Task requirements >> Retype all of the stored data below word for word, keeping each line as it stands.

[Stored data]
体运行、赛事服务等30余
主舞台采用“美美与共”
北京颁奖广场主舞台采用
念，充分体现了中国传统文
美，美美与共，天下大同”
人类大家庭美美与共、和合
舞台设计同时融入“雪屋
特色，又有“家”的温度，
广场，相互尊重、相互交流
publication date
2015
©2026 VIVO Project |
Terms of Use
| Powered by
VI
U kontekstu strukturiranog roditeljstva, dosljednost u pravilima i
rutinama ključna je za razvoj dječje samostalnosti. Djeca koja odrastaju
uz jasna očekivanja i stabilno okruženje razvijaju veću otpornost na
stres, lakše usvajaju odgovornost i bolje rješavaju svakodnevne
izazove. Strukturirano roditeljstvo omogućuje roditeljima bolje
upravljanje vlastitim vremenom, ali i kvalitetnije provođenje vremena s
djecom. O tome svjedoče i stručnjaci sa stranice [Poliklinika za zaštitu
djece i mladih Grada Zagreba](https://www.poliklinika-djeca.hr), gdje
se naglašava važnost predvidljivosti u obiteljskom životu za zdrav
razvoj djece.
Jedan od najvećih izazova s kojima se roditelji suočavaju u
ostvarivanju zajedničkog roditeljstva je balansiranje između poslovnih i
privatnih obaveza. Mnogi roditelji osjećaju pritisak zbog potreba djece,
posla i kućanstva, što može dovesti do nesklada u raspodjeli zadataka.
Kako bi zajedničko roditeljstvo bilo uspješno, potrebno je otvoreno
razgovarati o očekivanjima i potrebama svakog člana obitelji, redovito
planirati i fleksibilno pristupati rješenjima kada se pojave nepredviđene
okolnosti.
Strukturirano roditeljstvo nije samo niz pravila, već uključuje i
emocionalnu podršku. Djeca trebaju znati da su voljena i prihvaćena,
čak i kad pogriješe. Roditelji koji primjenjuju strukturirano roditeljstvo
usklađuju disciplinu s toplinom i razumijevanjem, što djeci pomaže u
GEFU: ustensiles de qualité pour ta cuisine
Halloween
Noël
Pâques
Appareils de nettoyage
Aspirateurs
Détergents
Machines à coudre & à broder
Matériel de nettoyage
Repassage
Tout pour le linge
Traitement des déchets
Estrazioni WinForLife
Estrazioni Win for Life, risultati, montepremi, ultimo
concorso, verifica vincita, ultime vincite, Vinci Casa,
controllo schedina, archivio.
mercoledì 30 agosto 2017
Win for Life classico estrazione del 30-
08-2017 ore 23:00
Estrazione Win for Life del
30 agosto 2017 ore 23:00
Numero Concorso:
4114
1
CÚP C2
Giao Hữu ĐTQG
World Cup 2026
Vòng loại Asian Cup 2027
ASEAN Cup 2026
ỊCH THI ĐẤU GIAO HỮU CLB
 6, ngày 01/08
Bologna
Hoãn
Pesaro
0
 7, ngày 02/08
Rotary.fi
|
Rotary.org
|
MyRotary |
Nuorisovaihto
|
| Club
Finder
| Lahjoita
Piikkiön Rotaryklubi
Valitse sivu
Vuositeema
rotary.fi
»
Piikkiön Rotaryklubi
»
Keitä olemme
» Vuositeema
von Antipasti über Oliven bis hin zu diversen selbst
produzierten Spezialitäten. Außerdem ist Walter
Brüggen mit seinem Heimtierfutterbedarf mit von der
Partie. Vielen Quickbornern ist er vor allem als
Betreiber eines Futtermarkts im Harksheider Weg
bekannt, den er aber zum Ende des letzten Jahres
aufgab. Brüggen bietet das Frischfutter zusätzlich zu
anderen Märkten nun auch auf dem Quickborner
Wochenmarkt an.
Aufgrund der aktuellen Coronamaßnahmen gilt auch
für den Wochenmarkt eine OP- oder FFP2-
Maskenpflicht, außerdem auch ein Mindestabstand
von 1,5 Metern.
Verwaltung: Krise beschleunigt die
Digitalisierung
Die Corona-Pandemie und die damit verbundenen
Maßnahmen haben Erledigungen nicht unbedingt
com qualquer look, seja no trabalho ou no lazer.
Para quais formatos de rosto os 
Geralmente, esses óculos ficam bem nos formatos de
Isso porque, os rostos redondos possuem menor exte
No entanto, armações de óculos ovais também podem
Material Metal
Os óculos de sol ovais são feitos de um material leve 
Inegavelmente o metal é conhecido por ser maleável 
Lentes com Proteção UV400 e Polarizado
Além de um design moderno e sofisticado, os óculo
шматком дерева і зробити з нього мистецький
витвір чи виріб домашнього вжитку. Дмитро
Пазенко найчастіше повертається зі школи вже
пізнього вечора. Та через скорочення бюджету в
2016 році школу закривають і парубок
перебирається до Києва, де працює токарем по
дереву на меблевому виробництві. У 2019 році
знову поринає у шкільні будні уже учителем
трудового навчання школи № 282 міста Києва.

Task result >>
体运行、赛事服务等30余
主舞台采用“美美与共”
北京颁奖广场主舞台采用
念，充分体现了中国传统文
美，美美与共，天下大同”
人类大家庭美美与共、和合
舞台设计同时融入“雪屋
特色，又有“家”的温度，
广场，相互尊重、相互交流
publication date
2015
©2026 VIVO Project |
Terms of Use
| Powered by
VI
U kontekstu strukturiranog roditeljstva, dosljednost u pravilima i
rutinama ključna je za razvoj dječje samostalnosti. Djeca koja odrastaju
uz jasna očekivanja i stabilno okruženje razvijaju veću otpornost na
stres, lakše usvajaju odgovornost i bolje rješavaju svakodnevne
izazove. Strukturirano roditeljstvo omogućuje roditeljima bolje
upravljanje vlastitim vremenom, ali i kvalitetnije provođenje vremena s
djecom. O tome svjedoče i stručnjaci sa stranice [Poliklinika za zaštitu
djece i mladih Grada Zagreba](https://www.poliklinika-djeca.hr), gdje
se naglašava važnost predvidljivosti u obiteljskom životu za zdrav
razvoj djece.
Jedan od najvećih izazova s kojima se roditelji suočavaju u
ostvarivanju zajedničkog roditeljstva je balansiranje između poslovnih i
privatnih obaveza. Mnogi roditelji osjećaju pritisak zbog potreba djece,
posla i kućanstva, što može dovesti do nesklada u raspodjeli zadataka.
Kako bi zajedničko roditeljstvo bilo uspješno, potrebno je otvoreno
razgovarati o očekivanjima i potrebama svakog člana obitelji, redovito
planirati i fleksibilno pristupati rješenjima kada se pojave nepredviđene
okolnosti.
Strukturirano roditeljstvo nije samo niz pravila, već uključuje i
emocionalnu podršku. Djeca trebaju znati da su voljena i prihvaćena,
čak i kad pogriješe. Roditelji koji primjenjuju strukturirano roditeljstvo
usklađuju disciplinu s toplinom i razumijevanjem, što djeci pomaže u
GEFU: ustensiles de qualité pour ta cuisine
Halloween
Noël
Pâques
Appareils de nettoyage
Aspirateurs
Détergents
Machines à coudre & à broder
Matériel de nettoyage
Repassage
Tout pour le linge
Traitement des déchets
Estrazioni WinForLife
Estrazioni Win for Life, risultati, montepremi, ultimo
concorso, verifica vincita, ultime vincite, Vinci Casa,
controllo schedina, archivio.
mercoledì 30 agosto 2017
Win for Life classico estrazione del 30-
08-2017 ore 23:00
Estrazione Win for Life del
30 agosto 2017 ore 23:00
Numero Concorso:
4114
1
CÚP C2
Giao Hữu ĐTQG
World Cup 2026
Vòng loại Asian Cup 2027
ASEAN Cup 2026
ỊCH THI ĐẤU GIAO HỮU CLB
 6, ngày 01/08
Bologna
Hoãn
Pesaro
0
 7, ngày 02/08
Rotary.fi
|
Rotary.org
|
MyRotary |
Nuorisovaihto
|
| Club
Finder
| Lahjoita
Piikkiön Rotaryklubi
Valitse sivu
Vuositeema
rotary.fi
»
Piikkiön Rotaryklubi
»
Keitä olemme
» Vuositeema
von Antipasti über Oliven bis hin zu diversen selbst
produzierten Spezialitäten. Außerdem ist Walter
Brüggen mit seinem Heimtierfutterbedarf mit von der
Partie. Vielen Quickbornern ist er vor allem als
Betreiber eines Futtermarkts im Harksheider Weg
bekannt, den er aber zum Ende des letzten Jahres
aufgab. Brüggen bietet das Frischfutter zusätzlich zu
anderen Märkten nun auch auf dem Quickborner
Wochenmarkt an.
Aufgrund der aktuellen Coronamaßnahmen gilt auch
für den Wochenmarkt eine OP- oder FFP2-
Maskenpflicht, außerdem auch ein Mindestabstand
von 1,5 Metern.
Verwaltung: Krise beschleunigt die
Digitalisierung
Die Corona-Pandemie und die damit verbundenen
Maßnahmen haben Erledigungen nicht unbedingt
com qualquer look, seja no trabalho ou no lazer.
Para quais formatos de rosto os 
Geralmente, esses óculos ficam bem nos formatos de
Isso porque, os rostos redondos possuem menor exte
No entanto, armações de óculos ovais também podem
Material Metal
Os óculos de sol ovais são feitos de um material leve 
Inegavelmente o metal é conhecido por ser maleável 
Lentes com Proteção UV400 e Polarizado
Além de um design moderno e sofisticado, os óculo
шматком дерева і зробити з нього мистецький
витвір чи виріб домашнього вжитку. Дмитро
Пазенко найчастіше повертається зі школи вже
пізнього вечора. Та через скорочення бюджету в
2016 році школу закривають і парубок
перебирається до Києва, де працює токарем по
дереву на меблевому виробництві. У 2019 році
знову поринає у шкільні будні уже учителем
трудового навчання школи № 282 міста Києва.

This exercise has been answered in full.